Apple and sapphire screen producer GT Advanced Technologies have reached a settlement to end their apparently strained relationship, less than three weeks after GT Advanced filed for Chapter 11 bankruptcy earlier in October.
The settlement was unveiled Oct. 21 by attorneys for GT Advanced in a hearing in the U.S. Bankruptcy Court in New Hampshire, according to a report by The Wall Street Journal.
The pact provides an "amicable parting of the ways," GT Advanced attorney Luc Despins, told the court, The Journal reported. "Mr. Despins said GT Advanced and Apple have agreed to file a revised explanation for GT Advanced's surprise bankruptcy filing as part of the pact, and ultimately erase from the public record the court papers that set out what went wrong in the relationship between the two companies."

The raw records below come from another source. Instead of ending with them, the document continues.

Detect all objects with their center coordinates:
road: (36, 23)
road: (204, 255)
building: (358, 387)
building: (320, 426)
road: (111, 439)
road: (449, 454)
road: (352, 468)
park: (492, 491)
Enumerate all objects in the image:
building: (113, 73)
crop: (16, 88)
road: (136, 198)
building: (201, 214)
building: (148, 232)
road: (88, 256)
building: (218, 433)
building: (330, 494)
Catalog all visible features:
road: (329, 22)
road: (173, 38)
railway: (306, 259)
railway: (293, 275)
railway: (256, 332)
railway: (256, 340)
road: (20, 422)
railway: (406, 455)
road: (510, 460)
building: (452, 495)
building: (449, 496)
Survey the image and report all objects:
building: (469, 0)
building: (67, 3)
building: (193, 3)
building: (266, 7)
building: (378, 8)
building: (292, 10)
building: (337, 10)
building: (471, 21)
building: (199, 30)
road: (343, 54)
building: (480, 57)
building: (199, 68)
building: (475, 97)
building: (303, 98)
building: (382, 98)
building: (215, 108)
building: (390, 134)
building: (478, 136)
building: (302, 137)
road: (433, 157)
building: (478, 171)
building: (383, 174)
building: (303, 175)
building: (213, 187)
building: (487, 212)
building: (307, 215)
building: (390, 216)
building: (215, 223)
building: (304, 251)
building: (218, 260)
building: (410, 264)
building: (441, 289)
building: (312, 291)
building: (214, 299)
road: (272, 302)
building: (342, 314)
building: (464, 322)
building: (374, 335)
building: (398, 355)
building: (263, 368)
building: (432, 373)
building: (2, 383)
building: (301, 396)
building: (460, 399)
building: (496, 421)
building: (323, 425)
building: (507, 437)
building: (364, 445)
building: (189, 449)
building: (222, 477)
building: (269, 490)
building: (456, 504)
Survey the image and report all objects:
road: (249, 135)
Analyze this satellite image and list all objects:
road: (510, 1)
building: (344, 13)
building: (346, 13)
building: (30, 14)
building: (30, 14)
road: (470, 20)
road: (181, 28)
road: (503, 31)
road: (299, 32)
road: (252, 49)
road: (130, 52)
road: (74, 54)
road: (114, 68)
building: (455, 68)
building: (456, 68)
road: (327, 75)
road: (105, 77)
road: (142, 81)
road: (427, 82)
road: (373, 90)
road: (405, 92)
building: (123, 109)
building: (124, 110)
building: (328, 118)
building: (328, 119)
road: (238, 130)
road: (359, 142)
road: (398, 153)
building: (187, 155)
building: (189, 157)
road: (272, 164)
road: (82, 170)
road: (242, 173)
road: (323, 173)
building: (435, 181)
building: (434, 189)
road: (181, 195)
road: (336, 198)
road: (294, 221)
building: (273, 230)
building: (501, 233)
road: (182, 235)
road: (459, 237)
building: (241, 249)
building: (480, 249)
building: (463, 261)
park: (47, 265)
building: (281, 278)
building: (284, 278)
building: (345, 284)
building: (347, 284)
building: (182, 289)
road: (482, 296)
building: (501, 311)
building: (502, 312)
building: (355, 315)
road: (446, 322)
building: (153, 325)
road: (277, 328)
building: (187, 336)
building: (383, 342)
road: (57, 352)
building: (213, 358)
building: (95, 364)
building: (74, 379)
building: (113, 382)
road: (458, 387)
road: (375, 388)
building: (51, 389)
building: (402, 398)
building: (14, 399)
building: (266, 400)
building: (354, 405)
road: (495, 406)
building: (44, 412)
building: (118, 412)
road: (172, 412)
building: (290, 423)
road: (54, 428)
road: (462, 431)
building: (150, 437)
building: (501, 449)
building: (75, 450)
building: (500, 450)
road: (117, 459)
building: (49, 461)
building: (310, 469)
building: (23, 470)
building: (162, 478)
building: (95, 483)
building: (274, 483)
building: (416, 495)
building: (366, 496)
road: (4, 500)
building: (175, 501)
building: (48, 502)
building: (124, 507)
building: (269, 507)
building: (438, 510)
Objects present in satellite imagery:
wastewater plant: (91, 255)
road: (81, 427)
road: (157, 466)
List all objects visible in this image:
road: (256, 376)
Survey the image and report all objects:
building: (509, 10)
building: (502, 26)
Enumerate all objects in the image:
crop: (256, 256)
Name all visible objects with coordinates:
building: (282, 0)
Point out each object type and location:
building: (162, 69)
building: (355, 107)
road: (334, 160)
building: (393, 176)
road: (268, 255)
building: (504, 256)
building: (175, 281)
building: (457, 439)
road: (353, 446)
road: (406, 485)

Back in February, Apple was reportedly ready to fire up a sapphire factory it had financed with then-partner GT Advanced in Mesa, Ariz., so that production could begin for super-strong sapphire screens that were rumored to be included in the iPhone 6 smartphone lines, according to an earlier eWEEK report.
Apple CEO Tim Cook had confirmed in January that Apple was opening such a factory that would focus on sapphire glass, though he wouldn't say what the glass was for at the time. GT Advanced, in a January 2014 corporate overview, told investors, "In Nov. 2013, GT signed a multi-year sapphire materials supply agreement with a leading OEM, which is expected to provide GT with a platform for recurring sapphire materials revenues."
The settlement between Apple and GT Advanced "suggests Apple will be turning to 3rd-party sapphire suppliers to obtain cover glass for the Apple Watch, which is set to ship in early 2015," according to an Oct. 21 report by SeekingAlpha.
Neither Apple nor GT Advanced responded to requests from eWEEK for comments about why the two companies are ending their sapphire partnership.
Rob Enderle, principal analyst for The Enderle Group, told eWEEK that the move to end the relationship between the two companies makes it clear that "Apple is moving on."
The recent reports of bending problems occurring for some owners of iPhone 6 smartphones also made Apple's sapphire plans more questionable, said Enderle. "The idea of using sapphire on larger devices was ill-considered, particularly given Apple's use of a relatively soft material for the iPhone 6 frames," he said. "Even if the sapphire would have remained flawless, unlikely given how phones are carried and used, it would have snapped under the stress put on the phone. It does work for watches, but here there are plenty of suppliers in the market and Apple wouldn't need a captured vendor."
Enderle said he expects that the ongoing contractual and legal issues with GT Advanced will now likely force Apple to "stay with Gorilla Glass on the phones, iPads and iPods and bid existing vendors against each other to get the best prices for the Apple Watch."
He said he doesn't expect the ending of the relationship between the two companies to cause delays for the Apple Watch, which is expected to hit the market in 2015. "Sapphire is common in watches, so finding manufacturers to bid against each other wouldn't be hard. And they could always drop back on Corning [the makers of Gorilla Glass], which likely could deliver a formulation that met Apple's requirements if they ran into any unlikely issues here."
Maribel Lopez, principal analyst for Lopez Research, agreed: "If Apple is dropping a supplier, it's obviously lacks confidence in its ability to supply at scale," she told eWEEK. "Given that it's a cautious company, it would obviously have a back-up plan to avoid delays. I'm sure many suppliers are clamoring for Apple business. They have 5 months before the watch needs to ship, so I think they'll be fine."
GT Advanced had announced its Chapter 11 reorganization plans on Oct. 6. The company's sapphire displays were rumored for months to have been included in the new iPhone 6 models that Apple launched in September, but the super-strong display material was instead not featured in the new phones.
GT Advanced, which is based in Merrimack, N.H., filed for Chapter 11 in the United States Bankruptcy Court for the District of New Hampshire so that it could continue to operate and work toward a reorganization plan to rebuild its business, according to a statement by the company.
On Oct. 16, GT Advanced announced that the NASDAQ stock market was suspending trading on its common stock due to its Chapter 11 filing.